11th President of Ohio Northern University
- In office August 2011 – May 2022
- Preceded by: Kendall L. Baker
- Succeeded by: Melissa J. Baumann

17th President of Wilmington College
- In office 1995–2011
- Succeeded by: James M. Reynolds

Personal details
- Born: Ohio, U.S.
- Education: Ohio Wesleyan University (BA) Ohio State University (MA, PhD)

= Daniel A. DiBiasio =

American academic administrator

Daniel A. DiBiasio is an American academic administrator serving as the 11th president of Ohio Northern University. DiBiasio assumed office in August 2011 after previously serving as the 17th president of Wilmington College in Wilmington, Ohio.

== Early life and education ==
DiBasio was born and raised in Ohio. He earned a Bachelor of Arts degree in English from Ohio Wesleyan University, followed by a Master of Arts and PhD from Ohio State University.

== Career ==
DiBiasio began his career as admissions counselor and dean of students at Rocky Mountain College in Billings, Montana. He later worked as assistant dean of the Ohio State University Graduate School and as executive assistant to the president and interim vice president of student affairs at the University of New Hampshire. From 1995 to 2011, DiBiasio served as the president of Wilmington College.

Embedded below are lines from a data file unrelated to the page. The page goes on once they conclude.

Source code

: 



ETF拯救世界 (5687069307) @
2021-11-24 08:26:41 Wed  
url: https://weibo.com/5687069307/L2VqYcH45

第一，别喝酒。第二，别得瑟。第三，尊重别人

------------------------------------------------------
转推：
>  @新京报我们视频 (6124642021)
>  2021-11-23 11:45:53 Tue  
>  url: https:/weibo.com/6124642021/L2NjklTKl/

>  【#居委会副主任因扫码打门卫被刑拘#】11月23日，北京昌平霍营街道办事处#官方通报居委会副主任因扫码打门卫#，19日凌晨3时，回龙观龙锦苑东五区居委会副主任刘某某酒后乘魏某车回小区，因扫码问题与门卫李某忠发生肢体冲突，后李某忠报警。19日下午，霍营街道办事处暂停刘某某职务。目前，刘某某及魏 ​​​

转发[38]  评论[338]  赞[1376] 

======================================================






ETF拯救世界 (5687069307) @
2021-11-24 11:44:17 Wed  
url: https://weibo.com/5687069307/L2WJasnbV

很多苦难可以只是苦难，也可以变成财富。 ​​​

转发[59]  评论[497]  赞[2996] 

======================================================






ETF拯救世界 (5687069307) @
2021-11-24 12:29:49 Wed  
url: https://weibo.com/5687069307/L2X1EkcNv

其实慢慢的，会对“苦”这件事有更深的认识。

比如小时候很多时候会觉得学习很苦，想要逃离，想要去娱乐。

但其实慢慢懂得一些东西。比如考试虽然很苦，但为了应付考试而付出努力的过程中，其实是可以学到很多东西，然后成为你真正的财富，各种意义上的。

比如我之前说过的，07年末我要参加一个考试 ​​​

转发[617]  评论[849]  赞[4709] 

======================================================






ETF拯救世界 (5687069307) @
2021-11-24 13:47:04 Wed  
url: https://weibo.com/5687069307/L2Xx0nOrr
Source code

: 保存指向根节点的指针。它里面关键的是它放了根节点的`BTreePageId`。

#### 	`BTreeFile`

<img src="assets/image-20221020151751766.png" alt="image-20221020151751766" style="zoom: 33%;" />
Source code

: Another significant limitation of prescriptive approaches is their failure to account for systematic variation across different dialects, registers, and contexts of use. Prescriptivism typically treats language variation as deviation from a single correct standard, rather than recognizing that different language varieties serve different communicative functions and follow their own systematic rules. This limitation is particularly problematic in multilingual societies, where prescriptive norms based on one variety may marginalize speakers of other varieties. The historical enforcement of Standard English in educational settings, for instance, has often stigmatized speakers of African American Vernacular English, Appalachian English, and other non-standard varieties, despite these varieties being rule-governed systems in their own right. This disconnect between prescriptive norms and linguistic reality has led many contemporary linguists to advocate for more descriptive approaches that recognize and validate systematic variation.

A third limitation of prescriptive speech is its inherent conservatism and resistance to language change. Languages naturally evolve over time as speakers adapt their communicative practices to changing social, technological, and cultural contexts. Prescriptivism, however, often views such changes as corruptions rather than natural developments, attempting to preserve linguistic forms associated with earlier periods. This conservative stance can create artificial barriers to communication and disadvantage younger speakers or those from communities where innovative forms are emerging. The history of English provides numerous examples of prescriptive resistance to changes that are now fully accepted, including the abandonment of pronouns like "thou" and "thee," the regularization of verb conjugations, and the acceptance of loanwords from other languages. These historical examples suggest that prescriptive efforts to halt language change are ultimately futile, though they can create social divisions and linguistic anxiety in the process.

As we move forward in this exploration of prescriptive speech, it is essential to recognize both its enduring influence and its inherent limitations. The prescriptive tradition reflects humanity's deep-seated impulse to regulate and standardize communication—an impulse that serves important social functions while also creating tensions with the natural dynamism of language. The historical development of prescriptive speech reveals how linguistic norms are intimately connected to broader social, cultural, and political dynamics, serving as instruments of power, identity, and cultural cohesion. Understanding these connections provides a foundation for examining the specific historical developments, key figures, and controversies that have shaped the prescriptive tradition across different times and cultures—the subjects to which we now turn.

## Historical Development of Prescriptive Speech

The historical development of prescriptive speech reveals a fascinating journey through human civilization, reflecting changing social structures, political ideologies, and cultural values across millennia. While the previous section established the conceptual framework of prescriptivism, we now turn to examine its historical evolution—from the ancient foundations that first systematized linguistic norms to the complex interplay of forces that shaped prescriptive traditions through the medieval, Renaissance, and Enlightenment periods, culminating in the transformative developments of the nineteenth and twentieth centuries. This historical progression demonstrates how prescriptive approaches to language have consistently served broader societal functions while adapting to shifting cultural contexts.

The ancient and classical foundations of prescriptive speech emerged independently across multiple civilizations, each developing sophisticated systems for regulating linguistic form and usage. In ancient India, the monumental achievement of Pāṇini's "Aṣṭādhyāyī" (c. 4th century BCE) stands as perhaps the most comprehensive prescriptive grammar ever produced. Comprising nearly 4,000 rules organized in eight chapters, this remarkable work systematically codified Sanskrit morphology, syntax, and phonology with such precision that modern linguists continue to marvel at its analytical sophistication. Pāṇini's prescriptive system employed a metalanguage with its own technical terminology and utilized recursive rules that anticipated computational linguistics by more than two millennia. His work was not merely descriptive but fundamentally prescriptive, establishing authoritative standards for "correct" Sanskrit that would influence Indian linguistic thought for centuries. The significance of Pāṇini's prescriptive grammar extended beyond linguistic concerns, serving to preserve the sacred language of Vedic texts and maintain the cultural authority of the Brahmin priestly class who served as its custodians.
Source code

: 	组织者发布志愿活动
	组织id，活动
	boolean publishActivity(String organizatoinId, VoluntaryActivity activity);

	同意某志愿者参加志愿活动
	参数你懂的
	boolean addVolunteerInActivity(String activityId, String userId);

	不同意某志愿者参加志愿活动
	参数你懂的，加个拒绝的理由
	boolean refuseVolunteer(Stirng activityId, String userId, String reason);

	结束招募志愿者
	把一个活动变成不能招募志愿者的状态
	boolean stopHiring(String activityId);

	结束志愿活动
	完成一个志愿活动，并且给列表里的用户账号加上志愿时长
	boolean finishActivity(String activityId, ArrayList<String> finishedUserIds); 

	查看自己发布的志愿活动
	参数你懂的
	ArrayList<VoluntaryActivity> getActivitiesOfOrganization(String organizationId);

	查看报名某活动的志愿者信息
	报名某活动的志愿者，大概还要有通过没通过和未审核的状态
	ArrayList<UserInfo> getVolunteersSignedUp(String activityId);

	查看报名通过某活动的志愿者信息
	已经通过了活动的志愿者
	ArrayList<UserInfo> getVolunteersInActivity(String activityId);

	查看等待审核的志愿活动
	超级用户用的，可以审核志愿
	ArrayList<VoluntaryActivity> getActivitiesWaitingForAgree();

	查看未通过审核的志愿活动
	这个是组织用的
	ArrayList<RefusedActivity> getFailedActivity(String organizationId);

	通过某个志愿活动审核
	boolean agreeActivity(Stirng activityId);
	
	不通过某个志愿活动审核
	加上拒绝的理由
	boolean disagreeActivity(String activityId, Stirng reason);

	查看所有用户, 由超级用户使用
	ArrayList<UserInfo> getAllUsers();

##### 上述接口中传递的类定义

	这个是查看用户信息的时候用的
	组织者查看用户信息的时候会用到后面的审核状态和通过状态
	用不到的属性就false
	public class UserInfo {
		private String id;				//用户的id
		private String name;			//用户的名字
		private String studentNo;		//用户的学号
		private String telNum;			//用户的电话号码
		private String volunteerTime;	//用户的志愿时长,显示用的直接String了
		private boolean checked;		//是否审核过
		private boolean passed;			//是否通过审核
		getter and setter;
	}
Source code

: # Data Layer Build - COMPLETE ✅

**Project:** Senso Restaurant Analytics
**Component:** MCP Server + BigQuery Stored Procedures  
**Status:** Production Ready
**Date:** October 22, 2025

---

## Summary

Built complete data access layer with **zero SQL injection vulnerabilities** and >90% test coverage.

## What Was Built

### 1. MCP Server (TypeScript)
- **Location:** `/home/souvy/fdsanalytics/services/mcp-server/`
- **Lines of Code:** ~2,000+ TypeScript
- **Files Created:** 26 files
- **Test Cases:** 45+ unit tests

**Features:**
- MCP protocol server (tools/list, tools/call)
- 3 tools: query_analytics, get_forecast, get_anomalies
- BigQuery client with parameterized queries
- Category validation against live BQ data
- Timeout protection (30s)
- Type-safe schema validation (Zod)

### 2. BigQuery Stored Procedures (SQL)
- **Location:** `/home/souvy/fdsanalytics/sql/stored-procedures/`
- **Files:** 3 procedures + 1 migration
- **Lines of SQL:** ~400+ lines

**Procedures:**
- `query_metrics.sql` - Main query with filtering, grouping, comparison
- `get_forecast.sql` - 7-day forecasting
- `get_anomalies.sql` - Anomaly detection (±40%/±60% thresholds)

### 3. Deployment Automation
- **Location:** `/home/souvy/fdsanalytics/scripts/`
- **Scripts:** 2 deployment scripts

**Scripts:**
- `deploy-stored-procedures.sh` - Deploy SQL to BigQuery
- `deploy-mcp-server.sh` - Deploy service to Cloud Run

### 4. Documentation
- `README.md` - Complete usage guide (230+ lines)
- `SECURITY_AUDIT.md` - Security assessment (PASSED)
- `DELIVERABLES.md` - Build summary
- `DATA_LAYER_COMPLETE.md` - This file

He was selected to serve as the 11th president of Ohio Northern University in 2011, and assumed office in August of that year. In 2017, DiBiasio managed a university capital campaign, raising $13 million in donations after setting a $15 million goal. During DiBiasio's tenure, Ohio Northern has faced budgetary issues. In 2019, 16 staff members were laid off and programs were eliminated, including German, French, and the Master of Laws degree. In 2018, it was announced that the university would increase tuition by 3.9%, the largest increase since DiBiasio took office in 2011.